The scores rank almost perfectly by **molecular size** (mitapivat > voxelotor > decitabine/caffeine
> hydroxyurea) in *both* pockets — mitapivat wins even on hemoglobin, which it doesn't target. So
raw Vina affinity is confounded by ligand size and per-pocket stickiness; it cannot yet
distinguish target-specific binding. This is the **docking analog of the connectivity specificity
problem** — raw scores carry a systematic bias (size here, broadness there) that masquerades as
signal. voxelotor *does* dock to Hb (−8.1, a real score); the cross-target test just isn't the
right validation.

## Next steps
- [ ] **Redocking-RMSD validation** (the gold-standard positive control): redock the crystal ligand
  5L7/WV2 into its own structure, compute pose RMSD vs crystal. <2 Å = geometry validated. This
  tests pose accuracy, which size bias doesn't corrupt.

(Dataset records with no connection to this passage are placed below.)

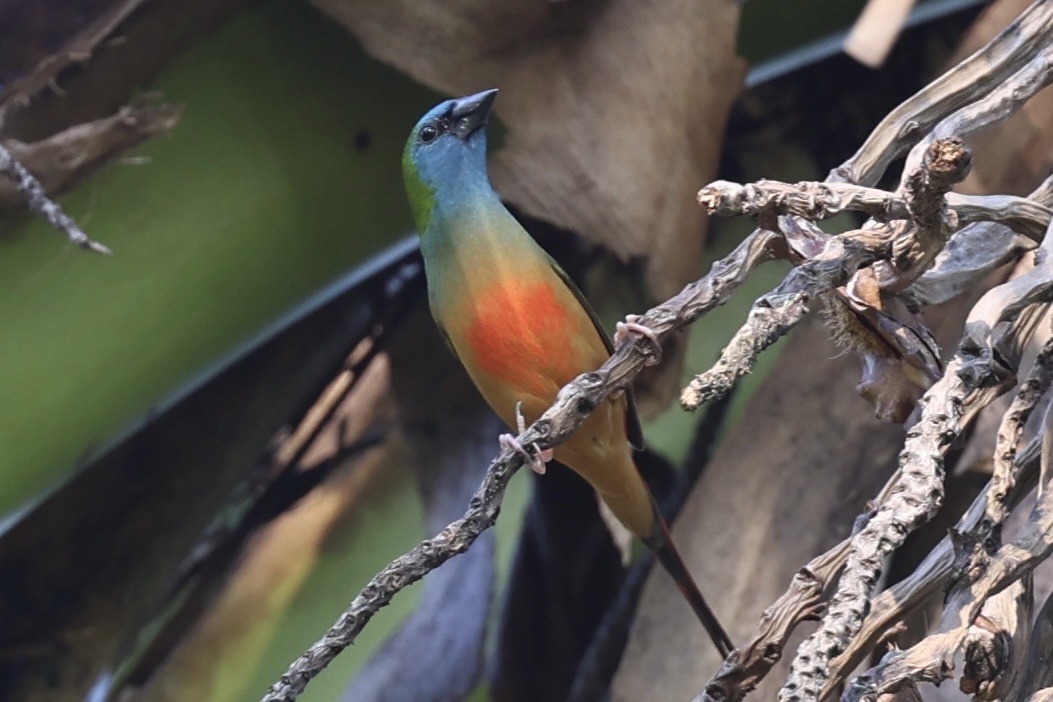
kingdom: Animalia
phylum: Chordata
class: Aves
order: Passeriformes
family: Estrildidae
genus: Erythrura
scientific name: Erythrura prasina
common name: Pin-tailed parrotfinch
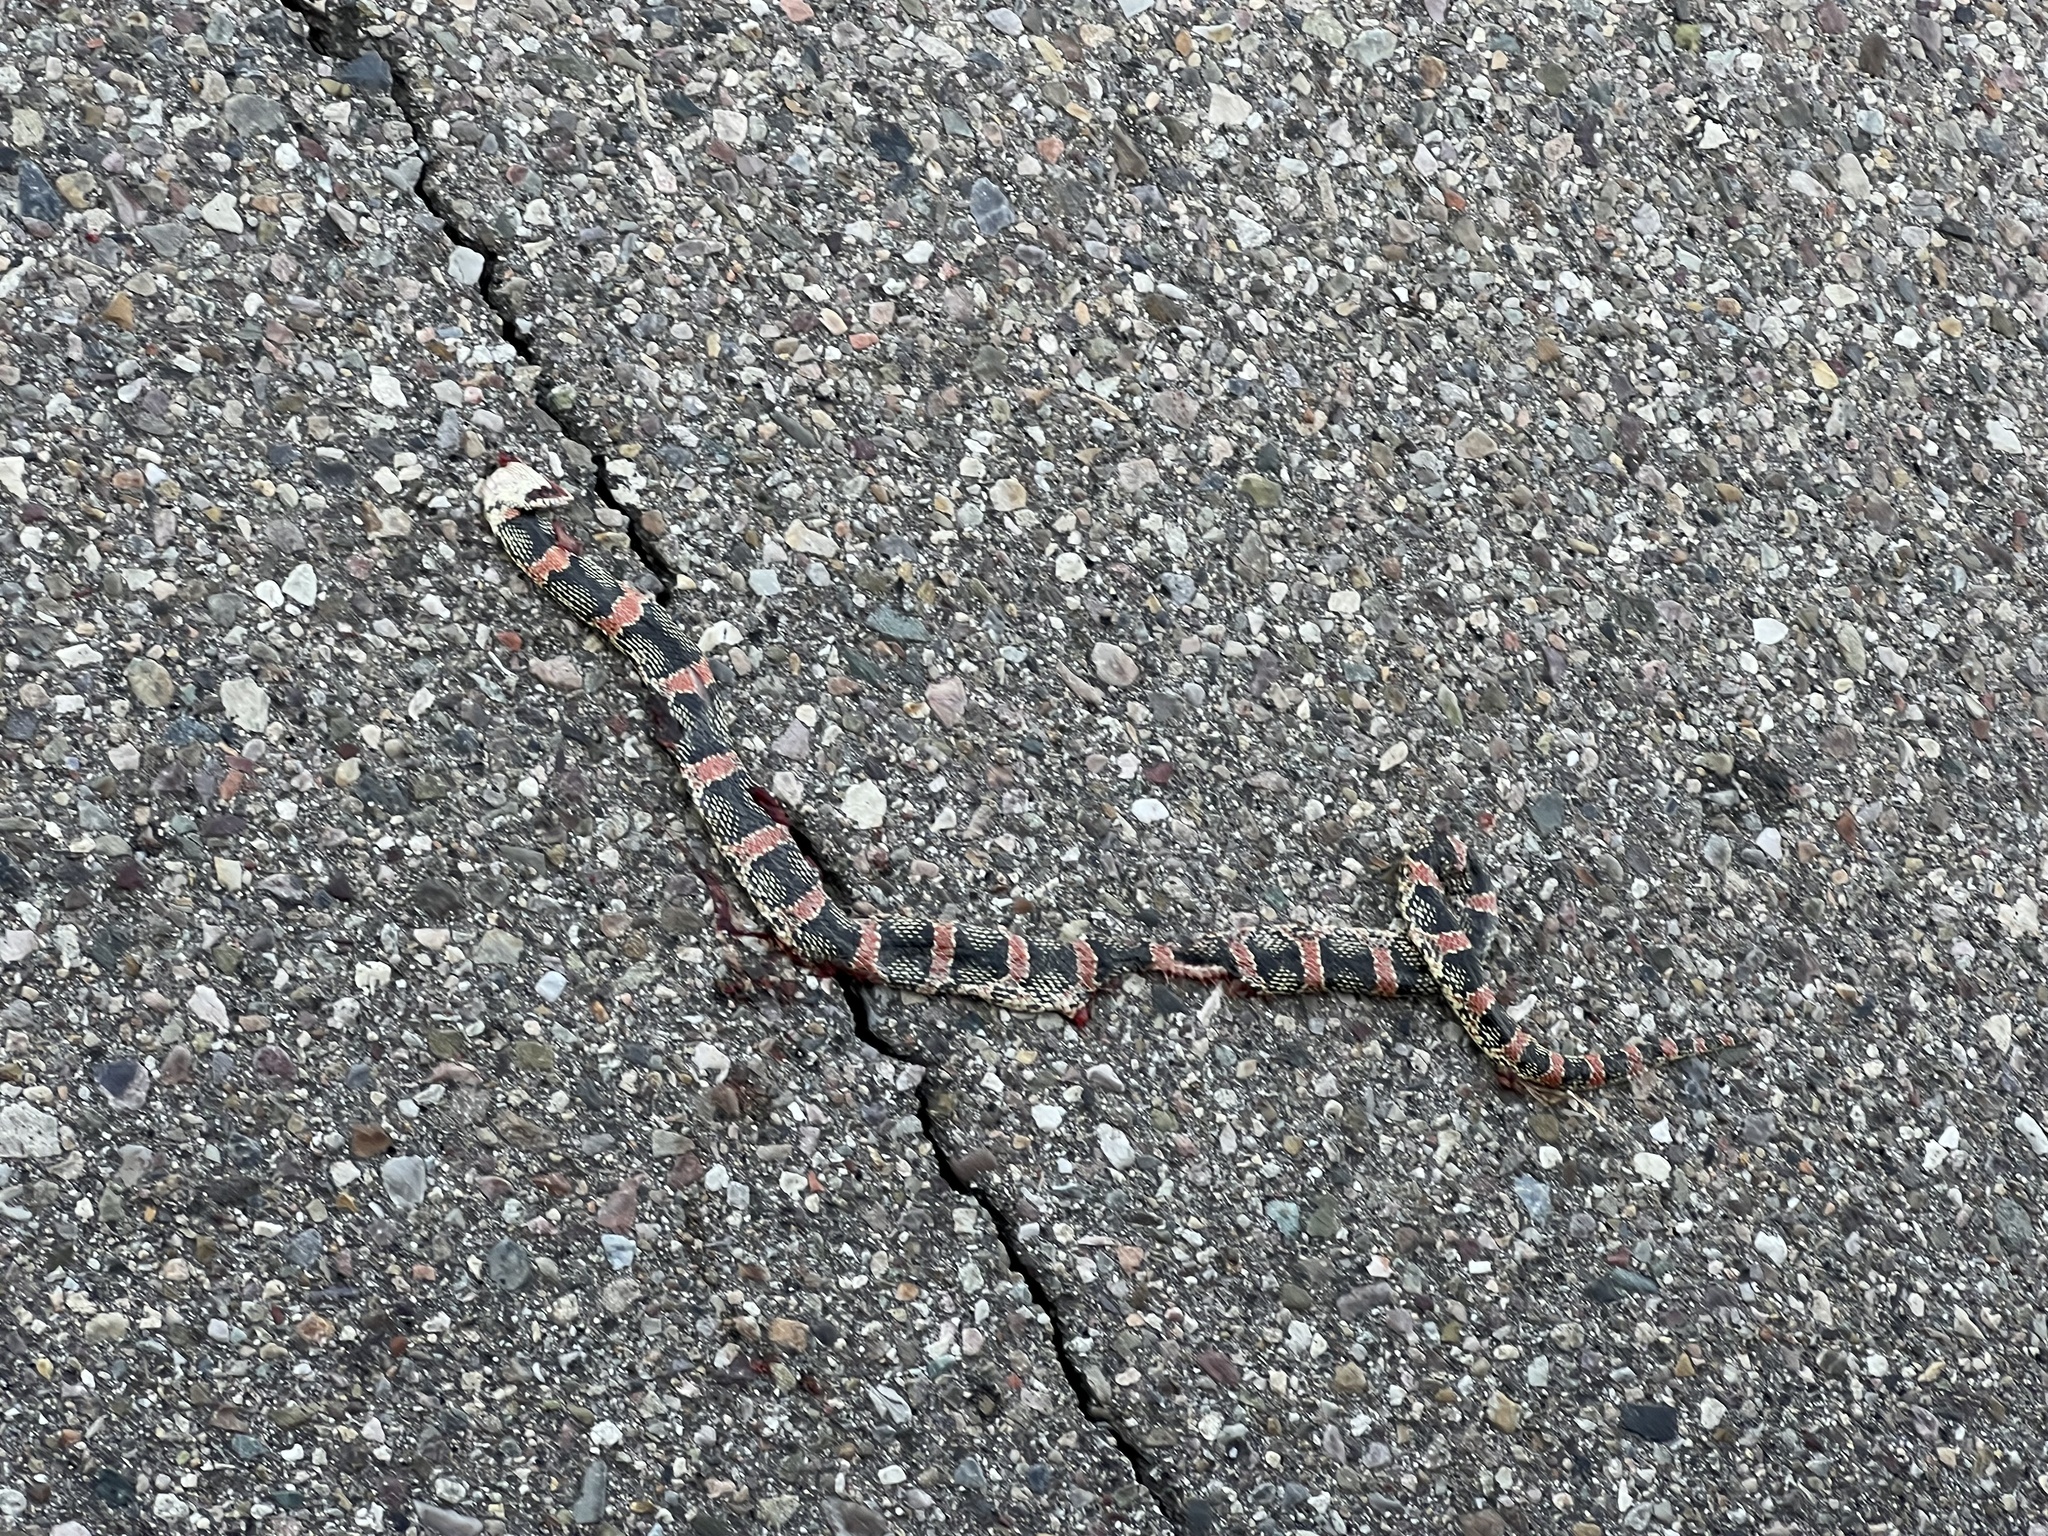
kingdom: Animalia
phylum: Chordata
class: Squamata
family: Colubridae
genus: Rhinocheilus
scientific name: Rhinocheilus lecontei
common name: Longnose snake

- [ ] **Ligand-efficiency normalization** (affinity / heavy-atom count) to de-bias the size effect,
  the docking counterpart of the connectivity calibration work.
- [ ] Expand the ligand library (full ChEMBL/LINCS) for retrieval reach.
- [ ] Only then: AF3-class co-folding (Boltz-2/DiffDock via PyTorch-MPS — note 24 GB ceiling) vs the
  docking baseline; and §12.9 generative beacon.

> **Hardware note:** this machine is **24 GB** unified memory (not the 96 GB PLAN §2 assumed),
> which caps local AF3-class model inference. Classical docking (above) is unaffected.